Deux camions et leurs remorques en provenance d’Italie comme tous les mardis matin ou presque. L’un vient de Padoue (Vénétie), l’autre de Cuneo (Piémont). Aucun des deux n’inquiète les professionnels du marché hebdomadaire de Laissac, les convois n’ont pas été bloqués à la frontière, ils ne viennent pas des onze communes italiennes confinées à ce jour. Ce n’est pas pour autant qu’ils feront le plein ce mardi, que ce soit pour les groupements Parmaubrac (de Malbouzon) ou Vaccari Négoce (de Cazères), ou encore pour les quelques indépendants qui exportent eux aussi des broutards lourds. Cette catégorie de jeunes bovins, la plus prisée par les Italiens, souffre dans ses apports. "Nous avons ce matin 417 broutards enregistrés contre près de 700 d’habitude", relèvent David Minerva, maire de Laissac, et Anne Mercadier, l’une des responsables du marché.

Baisse des cours

Et d’ajouter : "C’est la baisse des cours qui inquiète plus que le déplacement du virus". Même opinion dans les travées. "C’est bien le marasme ambiant qui entraîne cette baisse des cours et des apports… Et psychologiquement, les gens consomment moins", avance Jean-Paul Boyer, négociant en bestiaux. "Ce n’est pas l’élevage, le problème, ce sont les restaurants et les écoles qui ferment dans certaines régions et qui font baisser la consommation", note pour sa part le chauffeur italien de l’entreprise Gasparello, un des deux camions présents hier à Laissac, qui vient tous les mardis.

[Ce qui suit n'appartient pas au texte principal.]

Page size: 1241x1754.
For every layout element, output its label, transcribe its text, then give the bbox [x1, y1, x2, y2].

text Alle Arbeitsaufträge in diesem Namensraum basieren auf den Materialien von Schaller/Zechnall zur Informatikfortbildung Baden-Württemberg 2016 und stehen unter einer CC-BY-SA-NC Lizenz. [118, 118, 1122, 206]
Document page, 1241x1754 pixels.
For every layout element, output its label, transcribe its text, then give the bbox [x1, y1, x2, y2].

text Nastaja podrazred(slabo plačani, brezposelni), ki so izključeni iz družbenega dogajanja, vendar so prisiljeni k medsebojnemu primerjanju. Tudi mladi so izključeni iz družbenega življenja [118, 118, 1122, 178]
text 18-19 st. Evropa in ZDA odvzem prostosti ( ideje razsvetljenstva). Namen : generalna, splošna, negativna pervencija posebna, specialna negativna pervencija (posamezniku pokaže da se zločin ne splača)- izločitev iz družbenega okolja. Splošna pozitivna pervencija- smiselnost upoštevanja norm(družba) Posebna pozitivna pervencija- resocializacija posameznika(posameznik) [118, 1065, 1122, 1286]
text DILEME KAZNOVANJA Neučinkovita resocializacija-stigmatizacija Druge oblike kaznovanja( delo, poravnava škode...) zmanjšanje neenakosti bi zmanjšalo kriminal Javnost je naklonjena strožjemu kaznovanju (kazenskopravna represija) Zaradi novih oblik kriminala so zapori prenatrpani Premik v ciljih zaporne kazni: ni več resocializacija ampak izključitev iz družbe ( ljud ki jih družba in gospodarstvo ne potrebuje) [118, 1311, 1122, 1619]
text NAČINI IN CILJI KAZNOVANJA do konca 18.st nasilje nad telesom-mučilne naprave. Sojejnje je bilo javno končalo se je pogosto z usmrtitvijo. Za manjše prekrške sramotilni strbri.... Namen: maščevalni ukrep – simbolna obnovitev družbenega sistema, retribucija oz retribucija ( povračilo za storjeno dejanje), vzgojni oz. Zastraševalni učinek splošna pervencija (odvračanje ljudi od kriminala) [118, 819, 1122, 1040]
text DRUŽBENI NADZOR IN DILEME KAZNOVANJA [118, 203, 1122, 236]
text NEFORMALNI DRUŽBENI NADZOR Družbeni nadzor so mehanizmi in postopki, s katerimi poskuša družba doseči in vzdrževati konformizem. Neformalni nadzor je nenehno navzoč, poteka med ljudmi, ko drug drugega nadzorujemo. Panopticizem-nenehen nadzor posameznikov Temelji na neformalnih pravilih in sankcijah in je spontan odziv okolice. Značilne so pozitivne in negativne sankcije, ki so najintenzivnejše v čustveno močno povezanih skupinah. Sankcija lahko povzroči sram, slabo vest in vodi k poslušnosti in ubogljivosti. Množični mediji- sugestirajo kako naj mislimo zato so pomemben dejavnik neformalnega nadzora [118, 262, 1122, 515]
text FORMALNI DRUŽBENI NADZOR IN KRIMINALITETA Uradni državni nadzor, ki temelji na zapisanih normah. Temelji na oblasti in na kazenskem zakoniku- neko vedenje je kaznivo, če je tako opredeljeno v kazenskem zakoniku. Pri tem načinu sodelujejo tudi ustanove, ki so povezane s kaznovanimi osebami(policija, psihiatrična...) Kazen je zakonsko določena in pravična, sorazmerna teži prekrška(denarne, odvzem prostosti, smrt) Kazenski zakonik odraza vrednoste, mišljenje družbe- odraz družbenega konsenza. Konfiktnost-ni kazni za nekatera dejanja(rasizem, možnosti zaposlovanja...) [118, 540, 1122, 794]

Pour Jean-Paul Latieule, négociant à Gillorgues habitué à commercer avec l’Italie où il envoie chaque semaine quelque 500 bêtes, l’avenir reste préoccupant : "Nous ne sommes pas touchés pour l’instant par cette crise sanitaire. Mais on s’attend au pire si certaines régions en Italie venaient à être fermées au marché. idem pour les boucheries. On vit chaque jour un peu plus sur l’équilibre. C’est le contexte économique qui est difficile, plus que le virus en lui-même. Cela ne dépend ni de nous, ni des animaux. Cela dit, on pourrait en faire plus, mais dans un tel contexte, on n’ose pas…"

La "patche" prohibée ?

Le marché s’est ouvert ce mardi matin avec, énoncées au micro, les recommandations de la préfecture : se laver les mains régulièrement et ne pas se serrer les mains… Sur ce dernier point, difficile de changer les habitudes. La "patche", poignée de main qui scelle une transaction mieux que le ferait un contrat, est donc prohibée. Mais cette tradition ancestrale a bel et bien perduré hier matin dans les travées, preuve supplémentaire que l’appréhension du virus est bien moindre que l’économie induite par les cours du marché.